De repente a chuva engrossou e o vento cresceu. Caiu um verdadeiro toró e, não podendo fazer nada de melhor, nós continuamos remando. Com um ritmo de 45 remadas por minuto pegamos uma boa velocidade e chegamos ao Campo Alfa perto das 4:00h. Descarregamos rapidamente toda a tralha e viramos a canoa na areia. Aí eu vi que de manhã Marcelo lavou e deixou de molho a grelha na beirinha; ali onde a esquecemos a reencontramos. Com a lona laranja e uns cabos armamos um toldo entre as arvores para criar uma área seca. Depois demoramos um tempão para conseguir acender o fogo.
Botamos no fogo a água para o café e aquela para os legumes e Marcelo ficou vigiando para evitar que o fogo apagasse. Sentado no balde virado à frente de uma pedra definitivamente perfeita como plano de trabalho, descasquei e cortei em cubinhos batata e cenoura para cozê-las como acompanhamento do delicioso picado de fígado acebolado com cominho que preparei.

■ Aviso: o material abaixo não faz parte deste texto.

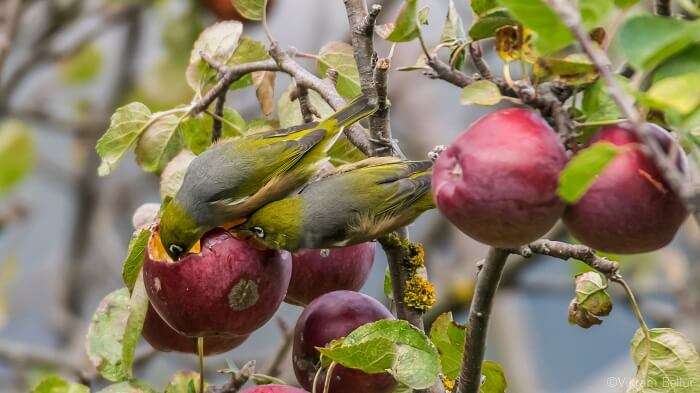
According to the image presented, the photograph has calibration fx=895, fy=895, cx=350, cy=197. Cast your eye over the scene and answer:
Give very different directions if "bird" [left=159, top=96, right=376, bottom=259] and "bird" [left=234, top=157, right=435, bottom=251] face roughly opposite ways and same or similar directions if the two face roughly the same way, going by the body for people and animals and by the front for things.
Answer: same or similar directions

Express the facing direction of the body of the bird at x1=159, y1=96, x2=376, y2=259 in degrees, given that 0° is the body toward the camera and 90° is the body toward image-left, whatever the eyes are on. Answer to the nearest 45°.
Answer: approximately 90°

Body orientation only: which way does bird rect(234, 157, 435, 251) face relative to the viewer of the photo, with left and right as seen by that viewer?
facing to the left of the viewer
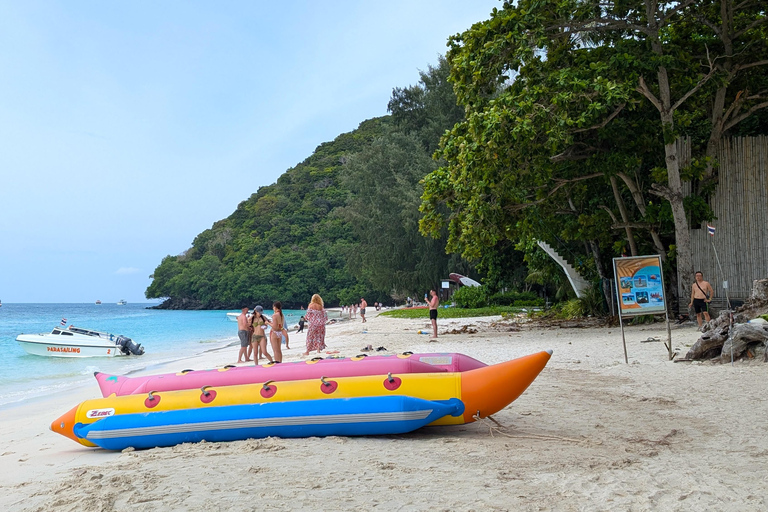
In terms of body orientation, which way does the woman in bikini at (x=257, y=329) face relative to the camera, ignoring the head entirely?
toward the camera

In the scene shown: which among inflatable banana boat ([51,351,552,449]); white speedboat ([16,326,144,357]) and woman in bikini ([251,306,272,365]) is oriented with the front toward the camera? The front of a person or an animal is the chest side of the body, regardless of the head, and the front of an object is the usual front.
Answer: the woman in bikini

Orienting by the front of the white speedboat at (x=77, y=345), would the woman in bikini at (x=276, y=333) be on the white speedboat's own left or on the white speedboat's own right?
on the white speedboat's own left

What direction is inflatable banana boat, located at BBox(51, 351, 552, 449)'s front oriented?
to the viewer's right

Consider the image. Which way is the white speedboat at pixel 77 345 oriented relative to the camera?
to the viewer's left

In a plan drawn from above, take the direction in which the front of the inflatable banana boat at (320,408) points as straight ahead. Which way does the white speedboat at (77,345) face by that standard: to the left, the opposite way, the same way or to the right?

Aproveito da ocasião para explicar que quando fui fazer a feira no mercado não tinha a carne de sol que queria comprar e foi o balconista que me empurrou esse fígado que comemos nesses dias... eh eh eh !!!
Depois do jantar fomos olhar a lua e as estrelas no céu manifestar uma tendência à melhora climática. Conversamos um pouco e depois fomos deitar nas redes. Marcelo dormiu logo, eu fiquei ainda um tempo lendo à luz do lampião.

3º dia
Sem pressa acordamos por volta das 7:00h e tomamos café com frutas e biscoitos. Arrumamos todo o equipamento e carregamos a canoa. Às 9:30h com toda calma zarpamos do Campo Alfa e ficamos por um tempo na área procurando um atracadouro alternativo ao usado nesses dias, onde tem algumas pedras perigosas. Marcelo aproveitou para fazer mais uma tentativa de pesca, mas sem êxito.

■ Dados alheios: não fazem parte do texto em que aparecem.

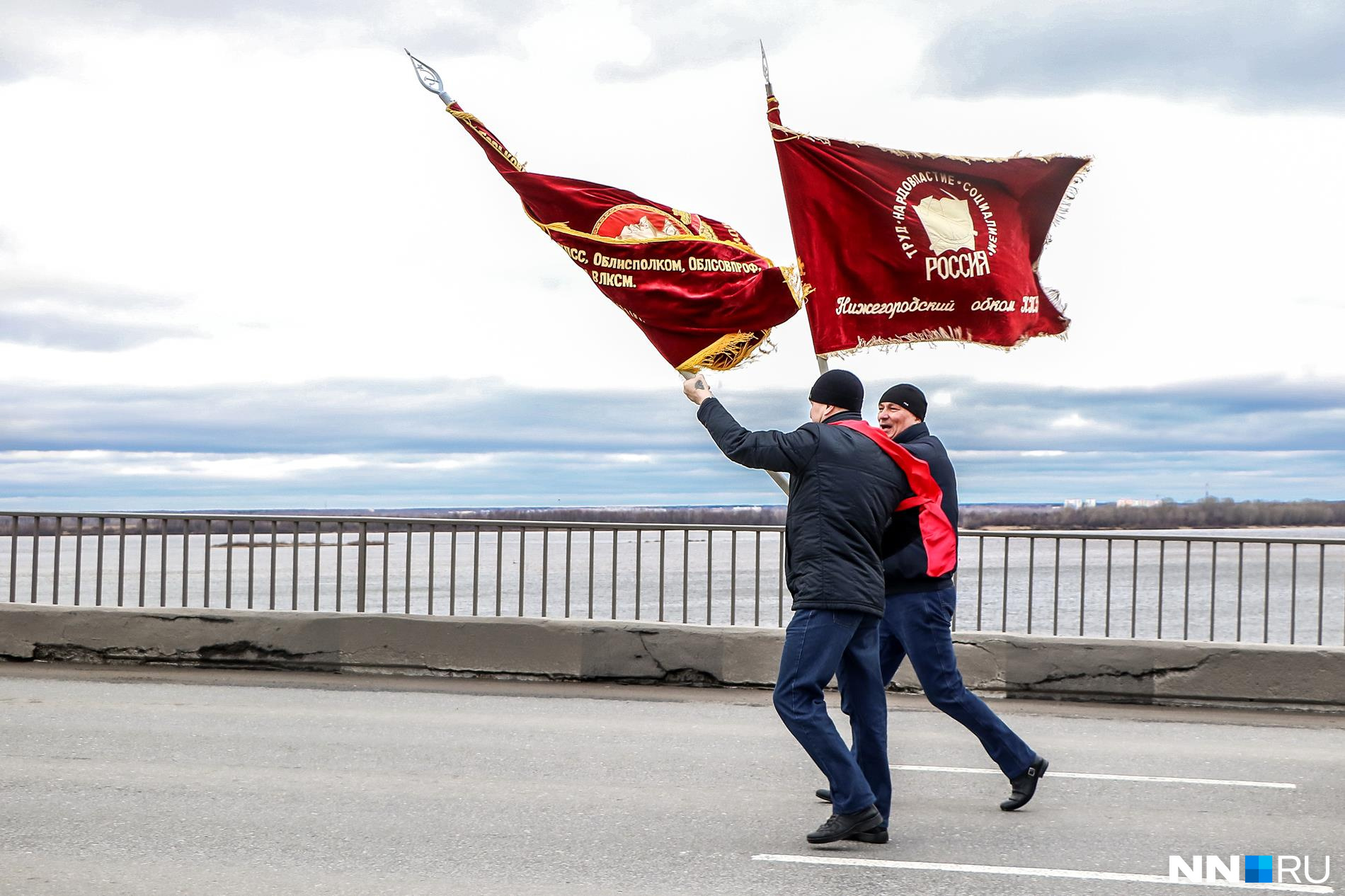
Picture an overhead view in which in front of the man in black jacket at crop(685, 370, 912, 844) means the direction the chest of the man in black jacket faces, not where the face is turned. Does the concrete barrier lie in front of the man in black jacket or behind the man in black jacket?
in front

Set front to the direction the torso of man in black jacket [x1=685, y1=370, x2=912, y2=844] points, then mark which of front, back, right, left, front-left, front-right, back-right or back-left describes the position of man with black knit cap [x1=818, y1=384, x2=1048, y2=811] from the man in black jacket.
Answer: right
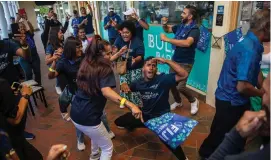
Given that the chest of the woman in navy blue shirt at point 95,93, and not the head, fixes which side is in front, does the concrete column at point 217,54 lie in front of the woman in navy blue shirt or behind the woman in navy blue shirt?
in front

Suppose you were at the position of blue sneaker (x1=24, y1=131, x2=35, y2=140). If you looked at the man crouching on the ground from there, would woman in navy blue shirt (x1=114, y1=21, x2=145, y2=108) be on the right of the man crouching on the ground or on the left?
left

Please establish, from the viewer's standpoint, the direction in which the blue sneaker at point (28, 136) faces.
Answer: facing to the right of the viewer

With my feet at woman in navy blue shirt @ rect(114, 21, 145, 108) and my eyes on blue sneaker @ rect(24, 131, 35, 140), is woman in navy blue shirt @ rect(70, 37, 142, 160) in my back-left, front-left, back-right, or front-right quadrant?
front-left

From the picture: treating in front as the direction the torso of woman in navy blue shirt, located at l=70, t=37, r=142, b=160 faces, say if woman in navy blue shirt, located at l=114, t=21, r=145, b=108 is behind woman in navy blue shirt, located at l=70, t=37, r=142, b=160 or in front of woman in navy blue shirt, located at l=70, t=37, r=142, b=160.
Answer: in front

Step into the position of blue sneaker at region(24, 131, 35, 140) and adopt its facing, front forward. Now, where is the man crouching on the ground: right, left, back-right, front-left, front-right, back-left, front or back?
front-right

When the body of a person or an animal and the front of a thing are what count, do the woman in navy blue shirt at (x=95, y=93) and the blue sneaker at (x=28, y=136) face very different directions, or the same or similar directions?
same or similar directions

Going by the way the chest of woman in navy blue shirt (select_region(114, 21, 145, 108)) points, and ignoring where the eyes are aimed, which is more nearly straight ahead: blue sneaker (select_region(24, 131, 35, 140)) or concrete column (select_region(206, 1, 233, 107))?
the blue sneaker

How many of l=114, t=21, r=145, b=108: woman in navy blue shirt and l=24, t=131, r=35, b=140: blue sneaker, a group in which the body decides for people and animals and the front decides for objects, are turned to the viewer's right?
1

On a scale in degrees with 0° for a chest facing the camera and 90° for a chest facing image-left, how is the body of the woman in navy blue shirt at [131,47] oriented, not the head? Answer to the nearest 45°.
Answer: approximately 45°

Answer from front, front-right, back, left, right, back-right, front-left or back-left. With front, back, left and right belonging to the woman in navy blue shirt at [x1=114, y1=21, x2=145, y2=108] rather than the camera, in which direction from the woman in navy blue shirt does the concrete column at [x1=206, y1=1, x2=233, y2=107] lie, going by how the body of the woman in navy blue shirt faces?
back-left

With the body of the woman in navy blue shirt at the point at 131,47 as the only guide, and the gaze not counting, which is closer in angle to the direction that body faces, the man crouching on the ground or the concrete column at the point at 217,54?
the man crouching on the ground

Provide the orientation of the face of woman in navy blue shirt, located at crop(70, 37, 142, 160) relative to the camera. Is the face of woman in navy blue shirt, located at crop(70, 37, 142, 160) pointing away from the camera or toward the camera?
away from the camera

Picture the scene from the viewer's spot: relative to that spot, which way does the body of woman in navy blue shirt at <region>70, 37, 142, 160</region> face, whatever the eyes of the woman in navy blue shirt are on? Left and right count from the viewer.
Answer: facing away from the viewer and to the right of the viewer
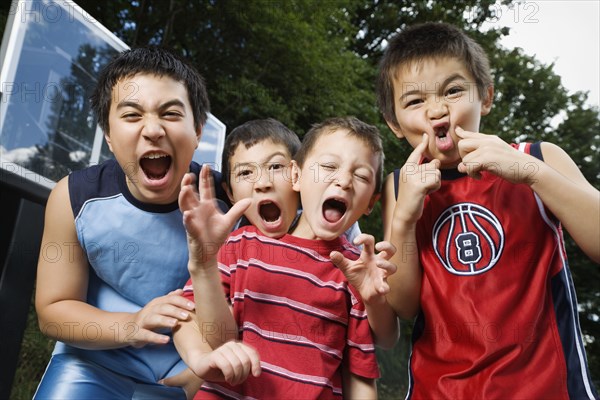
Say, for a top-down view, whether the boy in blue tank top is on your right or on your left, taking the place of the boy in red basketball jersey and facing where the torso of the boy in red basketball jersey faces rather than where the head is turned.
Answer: on your right

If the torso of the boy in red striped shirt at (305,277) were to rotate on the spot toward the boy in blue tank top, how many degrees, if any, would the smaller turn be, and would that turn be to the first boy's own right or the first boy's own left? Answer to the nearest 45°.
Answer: approximately 135° to the first boy's own right

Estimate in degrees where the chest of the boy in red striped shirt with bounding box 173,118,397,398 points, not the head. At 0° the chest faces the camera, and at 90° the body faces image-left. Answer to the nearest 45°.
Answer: approximately 0°

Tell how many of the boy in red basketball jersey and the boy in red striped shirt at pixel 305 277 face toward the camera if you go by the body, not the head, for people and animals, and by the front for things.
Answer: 2

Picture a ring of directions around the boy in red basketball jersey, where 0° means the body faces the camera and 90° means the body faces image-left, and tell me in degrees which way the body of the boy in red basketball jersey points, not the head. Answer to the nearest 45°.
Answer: approximately 0°
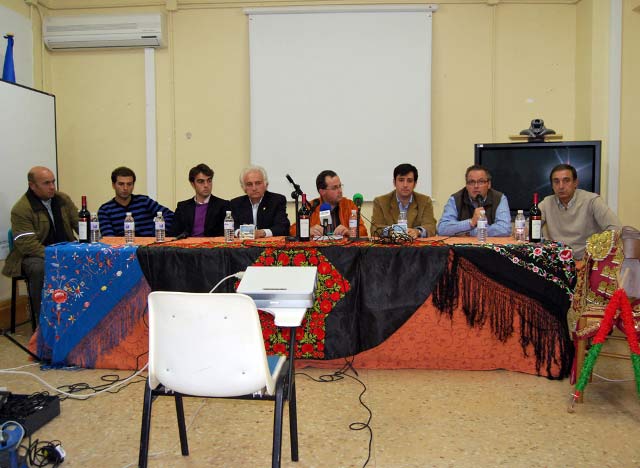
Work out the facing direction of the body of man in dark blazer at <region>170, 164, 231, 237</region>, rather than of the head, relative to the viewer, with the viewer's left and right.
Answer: facing the viewer

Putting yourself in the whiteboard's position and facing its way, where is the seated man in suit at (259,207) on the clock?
The seated man in suit is roughly at 12 o'clock from the whiteboard.

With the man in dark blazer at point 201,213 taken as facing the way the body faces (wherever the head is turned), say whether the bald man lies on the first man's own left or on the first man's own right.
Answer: on the first man's own right

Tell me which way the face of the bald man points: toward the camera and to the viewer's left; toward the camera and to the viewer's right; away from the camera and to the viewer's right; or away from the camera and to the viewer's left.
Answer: toward the camera and to the viewer's right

Após uma meia hora apontamos a proa para a ilha das Cabras e encostamos nela, mas sem descer. A chuva do dia anterior é só uma lembrança e o céu está bem azul. Pensei em conhecer melhor uma grande enseada conhecida pelos pescadores como “Três Postes”, do lado esquerdo da foz do rio Caraú, mas acabei aceitando a proposta de Marcelo e fomos até a ilha E, que batizamos assim porque o dono da mansão ali construída se chama Edivaldo ou algo parecido. Com o vento a favor chegamos à ilha em menos de quinze minutos. Aportamos numa praia de areia fina e, após ter cumprimentado o caseiro fomos dar um rolé para conhecer o lugar. Registrei as coordenadas da ilha E no gps e fizemos um rápido lanche com biscoitos e frutas.

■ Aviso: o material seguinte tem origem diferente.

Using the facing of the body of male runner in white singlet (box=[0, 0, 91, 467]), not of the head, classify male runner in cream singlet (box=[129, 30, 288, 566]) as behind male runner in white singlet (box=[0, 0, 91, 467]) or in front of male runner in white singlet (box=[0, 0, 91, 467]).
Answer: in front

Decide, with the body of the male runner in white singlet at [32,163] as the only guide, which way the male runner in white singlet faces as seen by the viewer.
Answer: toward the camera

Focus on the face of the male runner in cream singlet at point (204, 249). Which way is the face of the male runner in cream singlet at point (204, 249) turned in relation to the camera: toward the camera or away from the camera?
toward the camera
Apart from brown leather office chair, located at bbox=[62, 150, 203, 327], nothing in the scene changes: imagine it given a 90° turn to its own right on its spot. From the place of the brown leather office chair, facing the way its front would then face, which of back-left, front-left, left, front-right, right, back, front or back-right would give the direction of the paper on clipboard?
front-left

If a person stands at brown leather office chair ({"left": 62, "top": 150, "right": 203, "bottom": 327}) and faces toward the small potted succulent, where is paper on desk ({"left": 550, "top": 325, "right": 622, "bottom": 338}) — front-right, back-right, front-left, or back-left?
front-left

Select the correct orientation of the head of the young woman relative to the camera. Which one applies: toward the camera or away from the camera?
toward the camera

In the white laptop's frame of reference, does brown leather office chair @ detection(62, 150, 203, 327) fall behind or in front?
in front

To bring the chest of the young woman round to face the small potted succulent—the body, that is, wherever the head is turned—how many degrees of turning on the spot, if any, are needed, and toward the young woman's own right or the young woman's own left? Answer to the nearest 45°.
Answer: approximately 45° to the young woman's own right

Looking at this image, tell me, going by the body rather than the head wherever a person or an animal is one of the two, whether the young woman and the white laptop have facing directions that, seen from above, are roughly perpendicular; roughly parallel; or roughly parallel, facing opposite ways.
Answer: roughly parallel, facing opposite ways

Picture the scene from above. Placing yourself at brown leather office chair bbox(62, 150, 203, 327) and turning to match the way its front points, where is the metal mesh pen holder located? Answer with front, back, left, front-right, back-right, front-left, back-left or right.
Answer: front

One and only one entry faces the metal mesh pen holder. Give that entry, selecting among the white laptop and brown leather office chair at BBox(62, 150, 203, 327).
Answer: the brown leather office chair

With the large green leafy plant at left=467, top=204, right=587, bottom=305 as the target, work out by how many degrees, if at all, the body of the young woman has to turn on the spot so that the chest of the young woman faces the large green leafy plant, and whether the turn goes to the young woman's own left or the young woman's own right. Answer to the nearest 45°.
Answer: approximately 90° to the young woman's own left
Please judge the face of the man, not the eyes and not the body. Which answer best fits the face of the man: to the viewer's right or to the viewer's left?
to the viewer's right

De novo na canoa fomos dar a volta inteira dessa ilha que parecem três e Marcelo, na ultima tentativa do dia de pescar, estourou a linha e ficou roxo de raiva quando sua isca artificial foi pro fundo para sempre!
Apontamos para a Itatinga e, quando chegamos a quatrocentos metros de distancia, dobramos para esquerda e entramos em outra grande enseada que ainda não conhecia; muitas carnaubeiras e só três casas, uma bem distante da outra.
Sem rumo certo, ficamos encostando aqui e ali, olhando as aves pescadoras voar bem baixinho sobre o espelho d’água e trocando idéias sobre técnicas de remada e acampamento. Sem nem reparar quase, já estávamos beirando a ilha perto de Araras... Mais umas poucas remadas e chegamos em casa.